▸ TEXTO MOSTRADO
§
Denisse Dresser acertó al decir en un tuit publicado hace unos días que no eran tiempos de hilaridad sino de corrección al referirse a la forma en que López Obrador y Hugo López Gatell reían durante la mañanera del 13 de octubre.
En dicha conferencia, presidente y subsecretario hacían sorna de los fuertes cuestionamientos recibidos por el funcionario de Salud y responsable de atención de la pandemia de COVID-19 durante su comparecencia en el Senado el día previo, y donde no pocos vimos viralizarse en redes sociales la intervención de la senadora panista Lilly Téllez.
Con el lenguaje habitual del ejecutivo, se buscó minimizar la cifra de fallecidos y contagiados haciendo hincapié en que quienes exponían la ineficacia del gobierno eran ese grupo de “corruptos que añoraban el regreso a los privilegios del pasado” y que, en lugar de cuestionar al poder, deberían estar ya pidiendo disculpas por fustigar a López Gatell durante dicha cita con senadores.
§
▸ REGISTROS MOSTRADOS
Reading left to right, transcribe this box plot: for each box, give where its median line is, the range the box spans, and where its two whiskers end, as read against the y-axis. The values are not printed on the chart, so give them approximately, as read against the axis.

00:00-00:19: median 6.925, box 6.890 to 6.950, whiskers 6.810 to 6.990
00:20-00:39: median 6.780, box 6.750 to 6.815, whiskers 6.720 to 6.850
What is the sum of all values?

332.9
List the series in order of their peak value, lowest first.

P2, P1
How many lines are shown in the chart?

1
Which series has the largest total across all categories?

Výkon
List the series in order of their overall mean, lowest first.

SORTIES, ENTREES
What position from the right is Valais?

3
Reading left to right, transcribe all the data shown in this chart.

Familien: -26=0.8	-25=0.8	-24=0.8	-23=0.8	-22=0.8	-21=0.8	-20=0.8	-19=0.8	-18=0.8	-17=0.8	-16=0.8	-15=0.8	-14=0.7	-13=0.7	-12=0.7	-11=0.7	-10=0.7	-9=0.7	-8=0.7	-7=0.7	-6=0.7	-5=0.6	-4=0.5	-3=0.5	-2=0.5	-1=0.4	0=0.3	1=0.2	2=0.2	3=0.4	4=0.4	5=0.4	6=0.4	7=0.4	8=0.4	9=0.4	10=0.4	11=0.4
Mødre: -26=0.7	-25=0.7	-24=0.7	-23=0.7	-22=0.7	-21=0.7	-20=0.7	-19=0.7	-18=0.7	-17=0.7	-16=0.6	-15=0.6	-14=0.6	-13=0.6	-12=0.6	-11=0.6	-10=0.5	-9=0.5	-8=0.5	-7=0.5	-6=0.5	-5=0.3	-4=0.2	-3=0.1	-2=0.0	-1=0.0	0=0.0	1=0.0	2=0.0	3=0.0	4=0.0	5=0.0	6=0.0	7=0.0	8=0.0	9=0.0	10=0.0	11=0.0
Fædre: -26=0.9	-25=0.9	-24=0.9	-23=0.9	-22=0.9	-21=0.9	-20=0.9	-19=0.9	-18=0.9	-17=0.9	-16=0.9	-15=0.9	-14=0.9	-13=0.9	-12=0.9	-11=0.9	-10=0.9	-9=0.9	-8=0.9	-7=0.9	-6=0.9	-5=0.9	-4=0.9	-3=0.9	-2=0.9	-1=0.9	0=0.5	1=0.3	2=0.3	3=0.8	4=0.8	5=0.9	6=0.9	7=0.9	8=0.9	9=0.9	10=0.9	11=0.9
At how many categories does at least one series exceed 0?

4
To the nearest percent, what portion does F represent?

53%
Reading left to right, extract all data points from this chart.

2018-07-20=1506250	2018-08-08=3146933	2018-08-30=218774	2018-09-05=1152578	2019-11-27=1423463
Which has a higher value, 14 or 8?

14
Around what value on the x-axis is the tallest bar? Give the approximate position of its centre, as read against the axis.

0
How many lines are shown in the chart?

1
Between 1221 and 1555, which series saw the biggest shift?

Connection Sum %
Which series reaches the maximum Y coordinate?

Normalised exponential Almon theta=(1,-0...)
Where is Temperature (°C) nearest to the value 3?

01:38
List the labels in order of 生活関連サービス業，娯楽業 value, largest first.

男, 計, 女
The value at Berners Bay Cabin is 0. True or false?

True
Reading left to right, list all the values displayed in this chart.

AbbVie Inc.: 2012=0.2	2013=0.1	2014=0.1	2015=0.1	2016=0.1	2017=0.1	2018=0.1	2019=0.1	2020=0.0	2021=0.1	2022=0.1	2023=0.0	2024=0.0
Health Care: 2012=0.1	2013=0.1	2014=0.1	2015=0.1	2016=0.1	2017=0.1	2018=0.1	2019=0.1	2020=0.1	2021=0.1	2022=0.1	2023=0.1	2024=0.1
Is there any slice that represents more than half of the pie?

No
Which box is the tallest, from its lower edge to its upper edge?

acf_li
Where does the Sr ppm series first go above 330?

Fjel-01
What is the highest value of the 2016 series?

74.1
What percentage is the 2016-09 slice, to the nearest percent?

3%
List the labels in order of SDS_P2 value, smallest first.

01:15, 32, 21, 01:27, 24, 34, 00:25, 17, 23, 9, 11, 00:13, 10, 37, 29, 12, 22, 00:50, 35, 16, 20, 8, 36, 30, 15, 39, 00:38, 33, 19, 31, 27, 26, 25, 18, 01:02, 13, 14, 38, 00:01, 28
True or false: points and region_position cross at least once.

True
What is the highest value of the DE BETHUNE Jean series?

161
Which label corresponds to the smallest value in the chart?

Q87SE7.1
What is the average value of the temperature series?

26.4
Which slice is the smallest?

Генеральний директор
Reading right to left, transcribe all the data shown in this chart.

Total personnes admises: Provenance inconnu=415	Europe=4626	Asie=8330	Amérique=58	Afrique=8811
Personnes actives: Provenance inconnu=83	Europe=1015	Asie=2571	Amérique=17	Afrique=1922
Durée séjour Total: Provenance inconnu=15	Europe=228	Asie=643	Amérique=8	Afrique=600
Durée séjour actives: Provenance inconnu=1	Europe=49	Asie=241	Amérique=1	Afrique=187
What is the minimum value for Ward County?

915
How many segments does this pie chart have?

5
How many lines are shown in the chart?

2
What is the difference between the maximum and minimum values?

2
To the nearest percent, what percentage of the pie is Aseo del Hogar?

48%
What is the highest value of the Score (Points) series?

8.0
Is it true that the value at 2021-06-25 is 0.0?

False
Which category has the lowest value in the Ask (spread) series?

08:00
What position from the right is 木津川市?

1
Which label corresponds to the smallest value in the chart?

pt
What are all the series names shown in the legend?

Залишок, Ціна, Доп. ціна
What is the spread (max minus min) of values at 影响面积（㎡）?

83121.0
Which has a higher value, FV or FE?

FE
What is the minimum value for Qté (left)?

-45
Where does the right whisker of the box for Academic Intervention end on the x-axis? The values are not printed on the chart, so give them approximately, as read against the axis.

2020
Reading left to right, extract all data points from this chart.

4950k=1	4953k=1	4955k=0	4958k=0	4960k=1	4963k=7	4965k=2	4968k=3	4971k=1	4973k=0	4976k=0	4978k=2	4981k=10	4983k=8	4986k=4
§
▸ INSTRUCCIONES DE TRABAJO
(A) Indique si cada afirmación concuerda con el texto sobre la mañanera: (i) Lilly Téllez es senadora panista; (ii) la comparecencia de López Gatell en el Senado ocurrió el mismo día de la mañanera; (iii) Denisse Dresser escribió que eran tiempos de hilaridad. Responda sí o no en cada caso y cite textualmente las palabras del texto que lo deciden.
(B) Reproduzca fielmente el fragmento del texto sobre la mañanera que comienza con "En dicha conferencia, presidente" y sigue hasta "cita con senadores.".
Responda basándose únicamente en el texto.

▸ RESPUESTAS DEL EJERCICIO
(A)
(i) Sí: «la senadora panista Lilly Téllez».
(ii) No: «durante su comparecencia en el Senado el día previo».
(iii) No: «no eran tiempos de hilaridad sino de corrección».

(B)
En dicha conferencia, presidente y subsecretario hacían sorna de los fuertes cuestionamientos recibidos por el funcionario de Salud y responsable de atención de la pandemia de COVID-19 durante su comparecencia en el Senado el día previo, y donde no pocos vimos viralizarse en redes sociales la intervención de la senadora panista Lilly Téllez.
Con el lenguaje habitual del ejecutivo, se buscó minimizar la cifra de fallecidos y contagiados haciendo hincapié en que quienes exponían la ineficacia del gobierno eran ese grupo de “corruptos que añoraban el regreso a los privilegios del pasado” y que, en lugar de cuestionar al poder, deberían estar ya pidiendo disculpas por fustigar a López Gatell durante dicha cita con senadores.